Rule #1
Don't use your ISPs DNS.
Certain UK TalkTalk customers have been unable to load Amazon's website since last week. The issue emerged on TalkTalk's community page on Monday. The original poster wrote: "Hi for two days now i have had an issue with amazon not loading on three browsers IE, Chrome and Edge." Other users commented to say they have …
Don't use your ISPs DNS.
Not necessairily true - some ISPs don't use throttling or blocking and *their* DNS is safe to use (I'm on Zen and I'm quite happy to use their DNS.. my firewall does have Google DNS as a secondary though).
So to restate your premise:
"Don't use your crappy, race-to-the-bottom, scamming, 'network optimising' ISPs DNS".
For how long can I trust Google?
I have a little notebook with a list of DNS servers, including my ISP, Google, and OpenDNS. If something did go pear-shaped I don't need to look them up on the internet,
Worst-case, I have my android phone.
Doesn't solve the who-to-trust problem, and the whole connection could still fail, but it's some extra resilience.
I actually was with Talk-Talk for a while, after a take-over. Since I have my own domain-name and use non-ISP email, all they had to do was move packets, and they were OK at that.
Some of this is a habit I started in my dial-up days, when the company was bought by another (and both have since vanished).
Only downside? My weird interests can be tracked a long way back, but some of them are even in print.
AAISP use TalkTalk wholesale for some services, like their 1Tb/month Home::1 product.
I've been on this for just over a year - performance and stability has been consistently good apart from the occasional blip, but TT have been working with the ISP's to fix problems.
It's a VERY different experience to the misery that is TalkTalk retail.
Aye. They're eye-wateringly expensive, but well worth it if/when things go wrong.

LISTED ENTRIES

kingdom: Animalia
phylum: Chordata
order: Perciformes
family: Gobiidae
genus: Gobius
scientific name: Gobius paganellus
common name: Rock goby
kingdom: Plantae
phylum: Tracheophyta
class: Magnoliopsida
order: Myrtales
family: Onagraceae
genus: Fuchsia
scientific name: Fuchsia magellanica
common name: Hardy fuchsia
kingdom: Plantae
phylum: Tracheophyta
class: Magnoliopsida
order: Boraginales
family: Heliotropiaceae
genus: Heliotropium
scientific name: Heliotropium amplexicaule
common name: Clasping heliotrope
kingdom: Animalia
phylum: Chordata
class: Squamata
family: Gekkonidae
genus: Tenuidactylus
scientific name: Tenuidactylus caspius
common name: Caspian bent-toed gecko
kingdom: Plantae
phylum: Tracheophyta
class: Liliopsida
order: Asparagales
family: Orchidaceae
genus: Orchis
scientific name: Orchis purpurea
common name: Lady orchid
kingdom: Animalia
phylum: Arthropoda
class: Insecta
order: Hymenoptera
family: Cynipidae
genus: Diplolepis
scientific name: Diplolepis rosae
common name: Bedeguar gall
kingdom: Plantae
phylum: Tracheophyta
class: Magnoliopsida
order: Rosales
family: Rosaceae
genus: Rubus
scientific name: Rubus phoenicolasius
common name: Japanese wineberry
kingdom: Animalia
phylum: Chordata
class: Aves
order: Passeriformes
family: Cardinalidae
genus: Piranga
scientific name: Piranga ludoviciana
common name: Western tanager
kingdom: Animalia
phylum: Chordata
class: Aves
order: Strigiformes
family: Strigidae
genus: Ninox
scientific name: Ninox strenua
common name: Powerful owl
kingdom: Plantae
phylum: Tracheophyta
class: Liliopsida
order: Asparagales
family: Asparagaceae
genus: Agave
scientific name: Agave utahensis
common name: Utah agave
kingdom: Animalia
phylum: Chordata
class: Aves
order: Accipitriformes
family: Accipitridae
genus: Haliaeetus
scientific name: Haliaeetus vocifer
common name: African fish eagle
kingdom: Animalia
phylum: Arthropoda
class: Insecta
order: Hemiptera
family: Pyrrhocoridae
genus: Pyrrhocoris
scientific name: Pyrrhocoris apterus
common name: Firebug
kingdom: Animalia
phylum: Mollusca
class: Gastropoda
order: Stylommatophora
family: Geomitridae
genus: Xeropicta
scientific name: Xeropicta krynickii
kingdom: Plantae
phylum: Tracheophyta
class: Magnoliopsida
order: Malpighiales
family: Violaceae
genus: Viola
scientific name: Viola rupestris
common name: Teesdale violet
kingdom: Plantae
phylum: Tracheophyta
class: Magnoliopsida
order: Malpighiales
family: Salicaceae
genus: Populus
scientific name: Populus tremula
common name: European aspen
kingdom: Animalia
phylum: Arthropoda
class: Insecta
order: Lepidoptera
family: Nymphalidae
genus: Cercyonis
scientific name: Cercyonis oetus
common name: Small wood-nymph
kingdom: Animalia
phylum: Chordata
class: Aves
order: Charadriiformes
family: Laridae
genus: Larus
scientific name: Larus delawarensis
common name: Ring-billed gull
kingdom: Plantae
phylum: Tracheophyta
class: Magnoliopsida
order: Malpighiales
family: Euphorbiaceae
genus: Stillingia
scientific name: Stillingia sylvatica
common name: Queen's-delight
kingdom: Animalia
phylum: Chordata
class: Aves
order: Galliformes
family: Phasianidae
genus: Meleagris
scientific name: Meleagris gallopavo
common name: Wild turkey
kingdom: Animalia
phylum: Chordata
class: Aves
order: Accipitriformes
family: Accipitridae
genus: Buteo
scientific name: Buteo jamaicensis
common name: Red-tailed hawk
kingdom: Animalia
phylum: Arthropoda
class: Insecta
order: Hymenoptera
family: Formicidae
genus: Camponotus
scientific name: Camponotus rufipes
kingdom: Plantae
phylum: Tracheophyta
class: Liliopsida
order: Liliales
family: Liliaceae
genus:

AIM OF THE TASK
Continue the comment thread on ISP DNS servers and TalkTalk from its last comment, not the records.

WRITTEN RESPONSE
A couple of years back, BT dumped my line into a "hot" VLAN and performance went down the toilet at peak times. Most normal ISP's would have given up and told me to accept the fact that I now had a crap line, but AAISP went out of their way to make BT sort out the problem. This one went up to BT's High Level Escalation (HLE) team, and was eventually fixed:
http://www.revk.uk/2015/03/some-times-bt-just-dont-understand.html
As I've said elsewhere, AAISP have a secret weapon for dealing with BT - answers to the name "Shaun", likes BT managers but will eat normal food if required !
I haven't had to use it for a while as I haven't had any issues in at least the last 3 years, but Plus.Net used to exceed the xkcd standard as you didn't need to use a pass phrase to talk to someone that knew what they were doing.
I hope this is still the case, but I also hope I don't have to find out anytime soon.
I would mock people on talk talk, but I logged into my Zen account page for the first time in years and it says I'm on talk talk business. I've always had great service from Zen, but this worries me.
Where did you see this - my Zen account says nothing of the sort - but may be I am not looking in the right place?